En años recientes Khaled Nezzar, quien fuera ministro de defensa argelino entre 1990 y 1993, reveló que Boudiaf fue asesinado el 29 de junio de 1992 porque al ejército de su país le molestaba que reconociera la marroquinidad del Sahara. Para evitar que pretenda finiquitar un conflicto del que sacan partido, durante una conferencia de cuadros superiores en la ciudad de Annaba, un subteniente del grupo de intervención especial (GIS), Lambarek Boumaarafi, lanzó una granada al escenario en el cual disertaba Boudiaf. Ráfagas de metralla acompañaron el estrépito ocasionándole la muerte, y dando origen a una larga controversia sobre los motivos del asesinato.
Veinticinco años después, visto desde Argelia, las perspectivas para los que pretenden seguir soplando las brasas del problema desde Tinduf, son quizás más sombrías que nunca. Este país dibujado en el mapa por De Gaulle, que pretendió en su momento una salida Atlántica a través de un estado títere en lo que hoy son las provincias del Sur de Marruecos, y que sostuvo el conflicto por décadas solo para dañar a su rival regional, es una aeronave en piloto automático.

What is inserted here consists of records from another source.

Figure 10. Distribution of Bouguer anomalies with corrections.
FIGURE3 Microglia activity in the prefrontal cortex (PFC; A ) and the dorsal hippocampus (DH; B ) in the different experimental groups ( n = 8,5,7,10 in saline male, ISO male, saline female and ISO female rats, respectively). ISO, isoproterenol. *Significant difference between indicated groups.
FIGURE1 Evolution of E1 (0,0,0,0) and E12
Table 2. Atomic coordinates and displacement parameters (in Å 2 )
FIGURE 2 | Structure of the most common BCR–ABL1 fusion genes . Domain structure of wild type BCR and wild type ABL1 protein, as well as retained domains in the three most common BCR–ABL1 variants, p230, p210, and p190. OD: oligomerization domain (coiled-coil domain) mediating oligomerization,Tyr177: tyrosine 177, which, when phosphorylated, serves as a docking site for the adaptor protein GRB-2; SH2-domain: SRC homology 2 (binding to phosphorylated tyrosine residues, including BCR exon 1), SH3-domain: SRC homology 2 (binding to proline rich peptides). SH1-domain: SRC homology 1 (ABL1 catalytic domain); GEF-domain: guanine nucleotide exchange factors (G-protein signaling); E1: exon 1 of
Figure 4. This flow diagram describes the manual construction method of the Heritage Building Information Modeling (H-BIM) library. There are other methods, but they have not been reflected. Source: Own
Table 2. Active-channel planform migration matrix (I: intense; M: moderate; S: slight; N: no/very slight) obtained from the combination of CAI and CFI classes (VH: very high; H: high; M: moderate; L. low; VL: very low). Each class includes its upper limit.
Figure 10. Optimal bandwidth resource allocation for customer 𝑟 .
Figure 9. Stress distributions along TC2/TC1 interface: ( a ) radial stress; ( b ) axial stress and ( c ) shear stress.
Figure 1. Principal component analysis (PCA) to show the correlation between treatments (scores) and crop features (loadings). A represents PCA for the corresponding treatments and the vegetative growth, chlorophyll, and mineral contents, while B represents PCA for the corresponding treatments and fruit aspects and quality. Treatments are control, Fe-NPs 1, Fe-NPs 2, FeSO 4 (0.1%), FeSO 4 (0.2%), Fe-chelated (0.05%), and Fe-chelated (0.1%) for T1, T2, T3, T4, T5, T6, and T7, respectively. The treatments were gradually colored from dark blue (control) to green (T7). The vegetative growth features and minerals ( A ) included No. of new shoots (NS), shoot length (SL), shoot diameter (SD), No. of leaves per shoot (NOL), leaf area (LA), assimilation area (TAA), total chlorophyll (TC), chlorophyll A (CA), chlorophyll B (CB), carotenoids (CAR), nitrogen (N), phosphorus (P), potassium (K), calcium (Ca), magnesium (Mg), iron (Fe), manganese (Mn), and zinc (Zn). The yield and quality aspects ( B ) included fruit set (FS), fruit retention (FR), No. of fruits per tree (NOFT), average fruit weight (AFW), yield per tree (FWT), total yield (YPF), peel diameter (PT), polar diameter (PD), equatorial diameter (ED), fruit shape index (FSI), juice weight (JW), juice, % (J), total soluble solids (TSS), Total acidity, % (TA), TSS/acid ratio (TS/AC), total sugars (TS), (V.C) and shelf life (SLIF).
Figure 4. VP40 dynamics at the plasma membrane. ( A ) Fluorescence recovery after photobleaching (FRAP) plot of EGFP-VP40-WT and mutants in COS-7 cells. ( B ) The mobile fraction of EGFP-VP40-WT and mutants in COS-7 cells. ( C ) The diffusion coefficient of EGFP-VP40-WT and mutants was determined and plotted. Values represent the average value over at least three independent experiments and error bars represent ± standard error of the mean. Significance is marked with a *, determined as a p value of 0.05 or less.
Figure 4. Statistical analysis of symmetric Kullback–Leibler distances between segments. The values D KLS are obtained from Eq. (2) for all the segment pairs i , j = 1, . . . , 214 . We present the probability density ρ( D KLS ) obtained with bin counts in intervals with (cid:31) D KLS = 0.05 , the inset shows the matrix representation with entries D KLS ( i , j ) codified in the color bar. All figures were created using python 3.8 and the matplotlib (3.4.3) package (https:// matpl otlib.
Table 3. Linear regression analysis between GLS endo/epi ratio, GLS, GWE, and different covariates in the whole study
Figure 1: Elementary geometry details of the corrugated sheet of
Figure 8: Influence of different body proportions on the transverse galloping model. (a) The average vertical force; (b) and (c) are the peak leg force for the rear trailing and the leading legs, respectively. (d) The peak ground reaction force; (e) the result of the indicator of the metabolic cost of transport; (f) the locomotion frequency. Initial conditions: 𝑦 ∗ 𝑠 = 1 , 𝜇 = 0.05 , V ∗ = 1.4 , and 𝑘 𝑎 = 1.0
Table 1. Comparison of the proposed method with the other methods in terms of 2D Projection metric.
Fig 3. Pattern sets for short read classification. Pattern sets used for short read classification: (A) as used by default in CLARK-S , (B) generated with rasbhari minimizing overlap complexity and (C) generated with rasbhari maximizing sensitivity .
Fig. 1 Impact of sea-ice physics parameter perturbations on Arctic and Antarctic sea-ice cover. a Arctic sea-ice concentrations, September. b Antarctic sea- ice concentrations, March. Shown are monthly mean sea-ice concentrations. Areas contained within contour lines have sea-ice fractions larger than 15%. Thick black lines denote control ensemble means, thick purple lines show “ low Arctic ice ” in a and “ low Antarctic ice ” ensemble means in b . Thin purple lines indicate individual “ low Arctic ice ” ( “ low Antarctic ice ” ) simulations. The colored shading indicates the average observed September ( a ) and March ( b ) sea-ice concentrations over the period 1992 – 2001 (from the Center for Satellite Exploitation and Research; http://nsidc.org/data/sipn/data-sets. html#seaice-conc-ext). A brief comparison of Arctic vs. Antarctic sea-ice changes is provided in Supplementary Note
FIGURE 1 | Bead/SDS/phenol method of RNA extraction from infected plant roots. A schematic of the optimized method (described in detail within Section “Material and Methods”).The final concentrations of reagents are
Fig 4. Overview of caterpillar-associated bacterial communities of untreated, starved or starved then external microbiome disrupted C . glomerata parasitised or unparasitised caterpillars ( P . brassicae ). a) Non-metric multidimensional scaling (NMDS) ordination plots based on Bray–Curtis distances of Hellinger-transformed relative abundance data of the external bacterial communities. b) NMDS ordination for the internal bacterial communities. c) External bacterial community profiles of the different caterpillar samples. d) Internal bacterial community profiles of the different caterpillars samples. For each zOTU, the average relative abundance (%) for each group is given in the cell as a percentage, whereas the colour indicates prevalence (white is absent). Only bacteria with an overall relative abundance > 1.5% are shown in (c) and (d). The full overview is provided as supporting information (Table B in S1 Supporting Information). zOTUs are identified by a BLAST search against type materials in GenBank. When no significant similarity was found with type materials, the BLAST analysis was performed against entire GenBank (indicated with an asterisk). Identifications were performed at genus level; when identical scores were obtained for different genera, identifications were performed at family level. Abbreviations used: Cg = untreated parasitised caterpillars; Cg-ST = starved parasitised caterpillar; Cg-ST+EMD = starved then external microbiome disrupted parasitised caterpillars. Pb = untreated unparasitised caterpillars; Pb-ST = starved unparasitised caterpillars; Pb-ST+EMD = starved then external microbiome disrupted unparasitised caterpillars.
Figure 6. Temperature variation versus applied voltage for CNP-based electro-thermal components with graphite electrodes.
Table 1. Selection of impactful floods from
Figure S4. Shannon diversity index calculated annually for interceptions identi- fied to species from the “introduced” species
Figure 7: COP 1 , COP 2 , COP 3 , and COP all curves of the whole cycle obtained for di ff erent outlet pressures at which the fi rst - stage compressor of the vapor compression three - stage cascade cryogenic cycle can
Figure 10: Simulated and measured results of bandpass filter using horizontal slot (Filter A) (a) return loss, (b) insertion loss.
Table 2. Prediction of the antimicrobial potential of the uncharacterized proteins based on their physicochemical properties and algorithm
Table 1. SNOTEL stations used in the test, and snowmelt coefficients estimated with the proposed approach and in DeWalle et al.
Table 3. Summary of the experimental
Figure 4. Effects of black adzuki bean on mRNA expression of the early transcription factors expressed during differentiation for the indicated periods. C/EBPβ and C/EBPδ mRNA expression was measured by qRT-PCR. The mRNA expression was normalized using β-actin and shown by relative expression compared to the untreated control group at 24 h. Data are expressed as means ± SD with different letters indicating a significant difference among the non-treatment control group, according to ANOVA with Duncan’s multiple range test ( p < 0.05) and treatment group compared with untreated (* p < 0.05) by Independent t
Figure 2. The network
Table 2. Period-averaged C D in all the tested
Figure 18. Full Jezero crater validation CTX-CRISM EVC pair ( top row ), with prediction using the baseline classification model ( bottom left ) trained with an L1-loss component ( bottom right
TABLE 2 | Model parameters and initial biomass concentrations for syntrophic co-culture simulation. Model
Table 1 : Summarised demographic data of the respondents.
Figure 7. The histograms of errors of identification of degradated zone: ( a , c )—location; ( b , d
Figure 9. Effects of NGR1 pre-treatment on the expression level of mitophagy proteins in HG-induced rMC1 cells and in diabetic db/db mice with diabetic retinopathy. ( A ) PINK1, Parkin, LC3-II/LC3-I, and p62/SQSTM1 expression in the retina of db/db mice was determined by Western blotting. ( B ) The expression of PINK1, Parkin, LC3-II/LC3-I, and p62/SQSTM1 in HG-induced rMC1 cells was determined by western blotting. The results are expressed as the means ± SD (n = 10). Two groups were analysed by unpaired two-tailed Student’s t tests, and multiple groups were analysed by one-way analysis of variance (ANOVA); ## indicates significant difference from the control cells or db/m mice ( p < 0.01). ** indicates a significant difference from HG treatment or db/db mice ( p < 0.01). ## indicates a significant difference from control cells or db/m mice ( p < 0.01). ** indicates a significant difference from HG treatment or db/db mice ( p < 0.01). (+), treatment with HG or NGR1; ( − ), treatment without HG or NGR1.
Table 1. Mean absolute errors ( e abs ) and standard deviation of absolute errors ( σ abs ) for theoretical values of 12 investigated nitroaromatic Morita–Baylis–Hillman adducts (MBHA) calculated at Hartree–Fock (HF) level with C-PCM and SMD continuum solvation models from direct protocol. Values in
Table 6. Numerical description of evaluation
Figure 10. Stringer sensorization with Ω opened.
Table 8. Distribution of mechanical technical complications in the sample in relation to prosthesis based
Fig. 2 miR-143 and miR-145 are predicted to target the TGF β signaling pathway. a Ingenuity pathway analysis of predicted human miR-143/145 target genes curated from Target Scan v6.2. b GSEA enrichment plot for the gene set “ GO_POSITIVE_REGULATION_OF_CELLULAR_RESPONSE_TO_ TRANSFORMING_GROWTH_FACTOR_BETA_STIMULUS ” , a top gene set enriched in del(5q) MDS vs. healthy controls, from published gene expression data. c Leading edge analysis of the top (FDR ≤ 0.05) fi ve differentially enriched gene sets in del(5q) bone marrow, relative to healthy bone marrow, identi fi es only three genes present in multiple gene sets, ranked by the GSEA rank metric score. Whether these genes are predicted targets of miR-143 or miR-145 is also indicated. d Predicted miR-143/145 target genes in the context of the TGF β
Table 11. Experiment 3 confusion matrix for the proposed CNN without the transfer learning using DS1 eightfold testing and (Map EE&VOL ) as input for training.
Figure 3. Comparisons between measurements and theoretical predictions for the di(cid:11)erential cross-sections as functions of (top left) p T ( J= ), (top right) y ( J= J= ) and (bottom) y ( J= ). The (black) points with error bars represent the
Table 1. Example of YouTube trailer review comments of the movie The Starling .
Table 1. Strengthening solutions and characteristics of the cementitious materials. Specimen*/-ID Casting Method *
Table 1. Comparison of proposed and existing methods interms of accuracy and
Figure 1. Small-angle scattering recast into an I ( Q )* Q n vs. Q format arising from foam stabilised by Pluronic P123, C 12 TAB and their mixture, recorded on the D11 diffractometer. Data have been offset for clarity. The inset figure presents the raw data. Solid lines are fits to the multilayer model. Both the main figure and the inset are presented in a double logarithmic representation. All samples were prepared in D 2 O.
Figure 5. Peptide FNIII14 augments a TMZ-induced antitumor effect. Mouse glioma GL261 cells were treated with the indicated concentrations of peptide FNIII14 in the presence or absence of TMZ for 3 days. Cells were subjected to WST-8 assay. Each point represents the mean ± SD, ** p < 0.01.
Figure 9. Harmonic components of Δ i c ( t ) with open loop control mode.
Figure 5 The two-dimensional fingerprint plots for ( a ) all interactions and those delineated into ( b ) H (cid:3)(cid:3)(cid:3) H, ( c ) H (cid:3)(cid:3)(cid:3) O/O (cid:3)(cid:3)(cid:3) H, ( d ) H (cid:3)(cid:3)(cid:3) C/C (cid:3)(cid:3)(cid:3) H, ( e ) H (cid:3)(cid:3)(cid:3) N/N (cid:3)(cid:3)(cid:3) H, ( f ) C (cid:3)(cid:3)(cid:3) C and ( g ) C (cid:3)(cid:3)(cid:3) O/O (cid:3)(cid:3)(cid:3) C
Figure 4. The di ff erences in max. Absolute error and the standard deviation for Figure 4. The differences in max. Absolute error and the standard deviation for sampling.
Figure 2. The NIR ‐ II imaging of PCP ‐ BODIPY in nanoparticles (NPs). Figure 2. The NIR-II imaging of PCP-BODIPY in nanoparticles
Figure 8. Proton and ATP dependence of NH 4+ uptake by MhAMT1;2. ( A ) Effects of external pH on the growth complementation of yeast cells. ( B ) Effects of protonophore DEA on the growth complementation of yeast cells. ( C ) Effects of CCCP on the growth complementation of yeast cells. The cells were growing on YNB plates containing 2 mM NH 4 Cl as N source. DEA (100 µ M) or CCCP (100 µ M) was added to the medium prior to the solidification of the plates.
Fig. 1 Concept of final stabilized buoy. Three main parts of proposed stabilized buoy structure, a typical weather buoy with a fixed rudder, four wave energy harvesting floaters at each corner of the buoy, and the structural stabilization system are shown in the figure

Su actual jefe de estado, Abdelaziz Bouteflika, lleva años sin poder cumplir su rol a cabalidad, debido a las enfermedades incapacitantes que padece. En el poder hace casi treinta años, Bouteflika sufrió hace cuatro años un grave accidente cerebro vascular. Se desplaza desde entonces en silla de rueda, y verlo hacer apariciones en público es casi un milagro. Por si ya no fuera suficiente, ha perdido la capacidad de hablar de manera entendible y coherente.
Los “simpatizantes” del Frente Polisario, hacinados en campamentos argelinos, se encuentran hoy abandonados en el desierto de un país sin jefe de estado. Más abandonados y olvidados que nunca, en un verdadero desierto dentro del desierto.
Como es habitual en países que viven bajo una dictadura, los argelinos del presente ya no pueden diferenciar realidad y fantasía cuando escuchan el discurso político de sus gobernantes. Aunque el poder maneja siempre la palabra, su presidente es incapaz de hilvanarlas y suman esa incertidumbre a la alienación producida por toda tiranía.
Esta semana el régimen argelino debió suspender a última hora una trascendente visita, nada más y nada menos que de Angela Merkel, jefa de uno de los estados más poderosos y ricos de Europa. El gobierno afirmó que “el señor presidente” se encontraba indispuesto “temporalmente” por una bronquitis aguda.
Desde Latinoamérica, región cuya historia y literatura se encuentran saturadas de dictadores longevos y dictaduras eternas, no es difícil imaginarse el actual escenario argelino. No lo soñamos sino que también lo vivimos.
Presidentes moribundos pero dueños del discurso oral, escrito y televisivo, cuyos incondicionales ordenan difundir que también eran dueños de una salud inquebrantable, y que cumplían con sus actividades de manera absolutamente normal. El único problema es que todo se trata de una ficción fabricada para que unos pocos puedan seguir libando las mieles del poder.
Recordando lo afirmado por Boudiaf, con respecto al escenario creado por el separatista Frente Polisario, poede decirse que este grupo inspirado y sufragado por Argelia hoy no solo carece de pista para aterrizar, además se encuentra volando a oscuras y en piloto automático.
Lejos de la tierra, de los árboles, de las ciudades, y sobre todo, lejos de la realidad.